TASK INSTRUCTIONS
Search term "events": copy each line of the data containing it.

DATA BLOCK
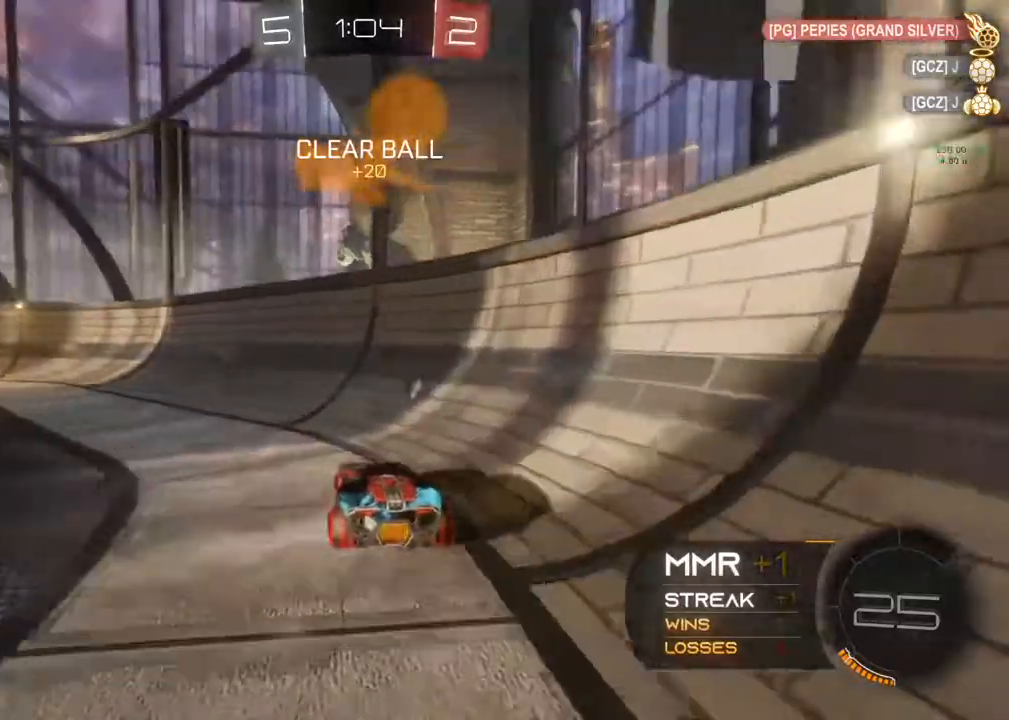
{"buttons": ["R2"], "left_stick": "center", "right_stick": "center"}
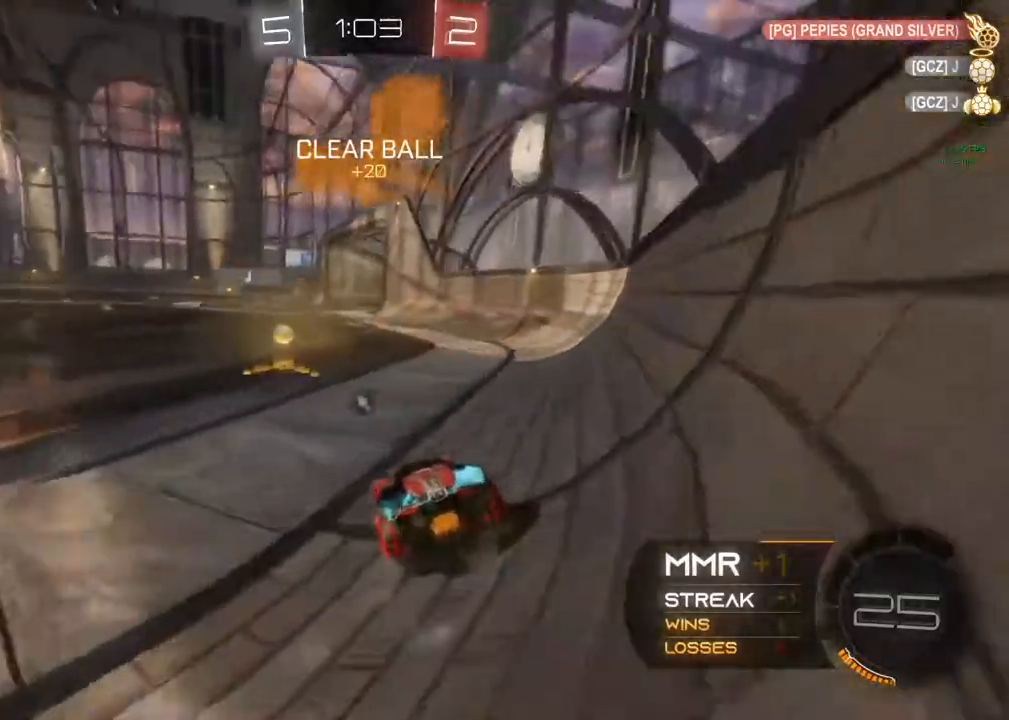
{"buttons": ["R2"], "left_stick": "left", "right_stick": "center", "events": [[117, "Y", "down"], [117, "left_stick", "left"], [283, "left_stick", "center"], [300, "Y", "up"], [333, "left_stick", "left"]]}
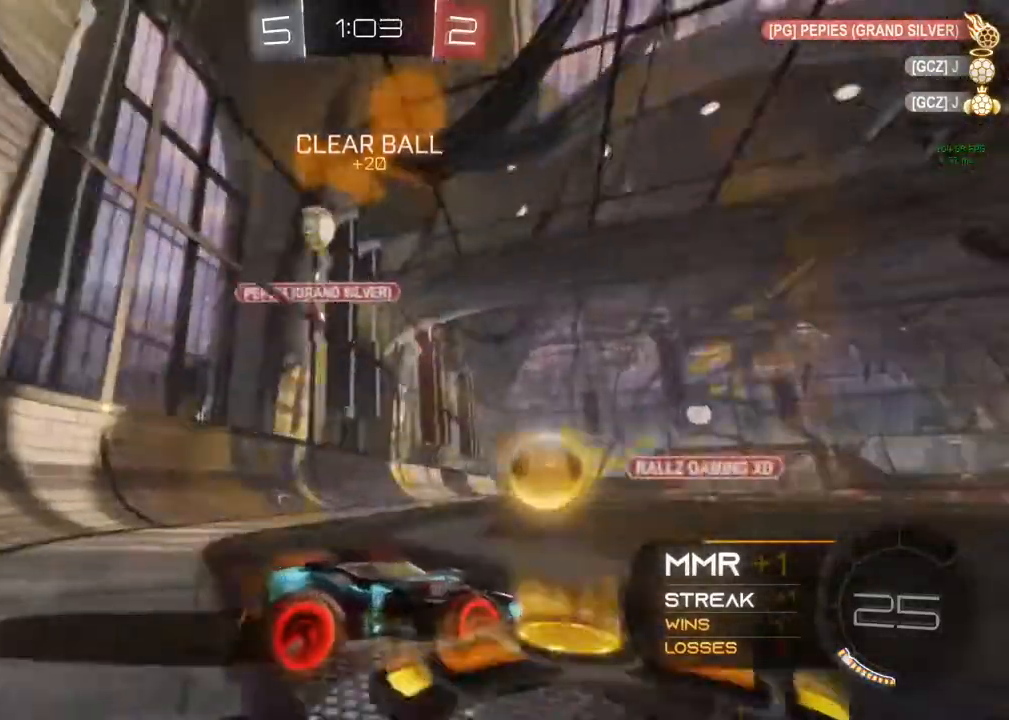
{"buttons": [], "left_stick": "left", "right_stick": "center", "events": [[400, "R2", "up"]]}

OUTPUT OF THE EXERCISE
{"buttons": ["R2"], "left_stick": "left", "right_stick": "center", "events": [[117, "Y", "down"], [117, "left_stick", "left"], [283, "left_stick", "center"], [300, "Y", "up"], [333, "left_stick", "left"]]}
{"buttons": [], "left_stick": "left", "right_stick": "center", "events": [[400, "R2", "up"]]}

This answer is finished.